On Fri, Sep 27, 2024 at 12:43:16AM +0000, Tian, Kevin wrote:
From: Nicolin Chen nicolinc@nvidia.com Sent: Friday, September 27, 2024 4:11 AM
On Thu, Sep 26, 2024 at 04:50:46PM +0800, Yi Liu wrote:
On 2024/8/28 00:59, Nicolin Chen wrote:
Now a VIOMMU can wrap a shareable nested parent HWPT. So, it can act
like
a nested parent HWPT to allocate a nested HWPT.
Support that in the IOMMU_HWPT_ALLOC ioctl handler, and update its
kdoc.
Also, associate a viommu to an allocating nested HWPT.
it still not quite clear to me what vIOMMU obj stands for. Here, it is a wrapper of s2 hpwt IIUC. But in the cover letter, vIOMMU obj can instanced per the vIOMMU units in VM.
Yea, the implementation in this version is merely a wrapper. I had a general introduction of vIOMMU in the other reply. And I will put something similar in the next version of the series, so the idea would be bigger than a wrapper.
Does it mean each vIOMMU of VM can only have one s2 HWPT?
Giving some examples here:
- If a VM has 1 vIOMMU, there will be 1 vIOMMU object in the kernel holding one S2 HWPT.
- If a VM has 2 vIOMMUs, there will be 2 vIOMMU objects in the kernel that can hold two different S2 HWPTs, or share one S2 HWPT (saving memory).
this is not consistent with previous discussion.
even for 1 vIOMMU per VM there could be multiple vIOMMU objects created in the kernel in case the devices connected to the VM-visible vIOMMU locate behind different physical SMMUs.
we don't expect one vIOMMU object to span multiple physical ones.
I think it's consistent, yet we had different perspectives for a virtual IOMMU instance in the VM: Jason's suggested design for a VM is to have 1-to-1 mapping between virtual IOMMU instances and physical IOMMU instances. So, one vIOMMU is backed by one pIOMMU only, i.e. one vIOMMU object in the kernel.
Your case seems to be the model where a VM has one giant virtual IOMMU instance backed by multiple physical IOMMUs, in which case all the passthrough devices, regardless their associated pIOMMUs, are connected to this shared virtual IOMMU. And yes, this shared virtual IOMMU can have multiple vIOMMU objects.

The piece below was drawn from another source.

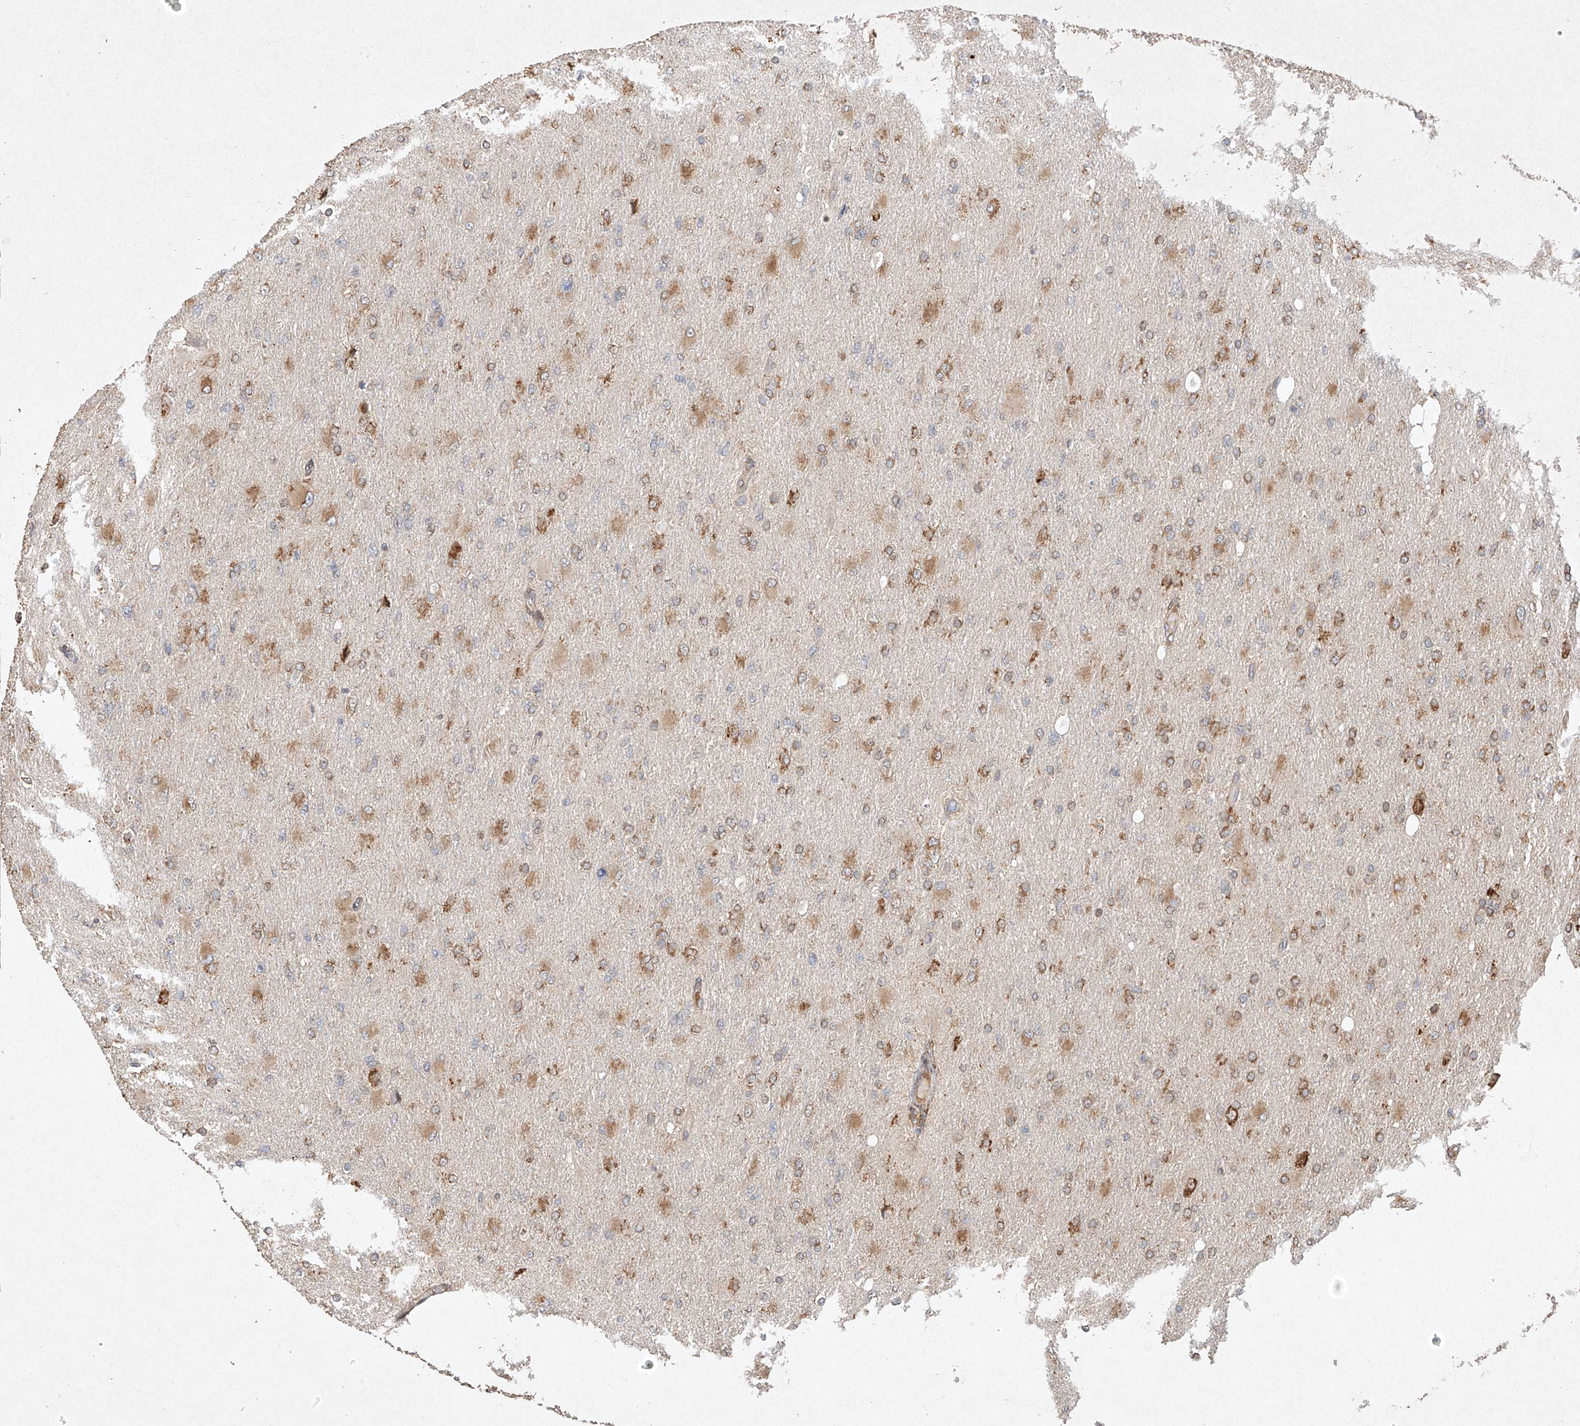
{"staining": {"intensity": "moderate", "quantity": "25%-75%", "location": "cytoplasmic/membranous"}, "tissue": "glioma", "cell_type": "Tumor cells", "image_type": "cancer", "snomed": [{"axis": "morphology", "description": "Glioma, malignant, High grade"}, {"axis": "topography", "description": "Cerebral cortex"}], "caption": "There is medium levels of moderate cytoplasmic/membranous positivity in tumor cells of glioma, as demonstrated by immunohistochemical staining (brown color).", "gene": "SEMA3B", "patient": {"sex": "female", "age": 36}}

Regarding these two models, I had listed their pros/cons at (2): https://lore.kernel.org/qemu-devel/cover.1719361174.git.nicolinc@nvidia.com/
(Not 100% sure) VT-d might not have something like vCMDQ, so it can stay in the shared model to simplify certain things, though I feel it may face some similar situation like mapping multiple physical MMIO regions to a single virtual region (undoable!) if some day intel has some similar HW-accelerated feature?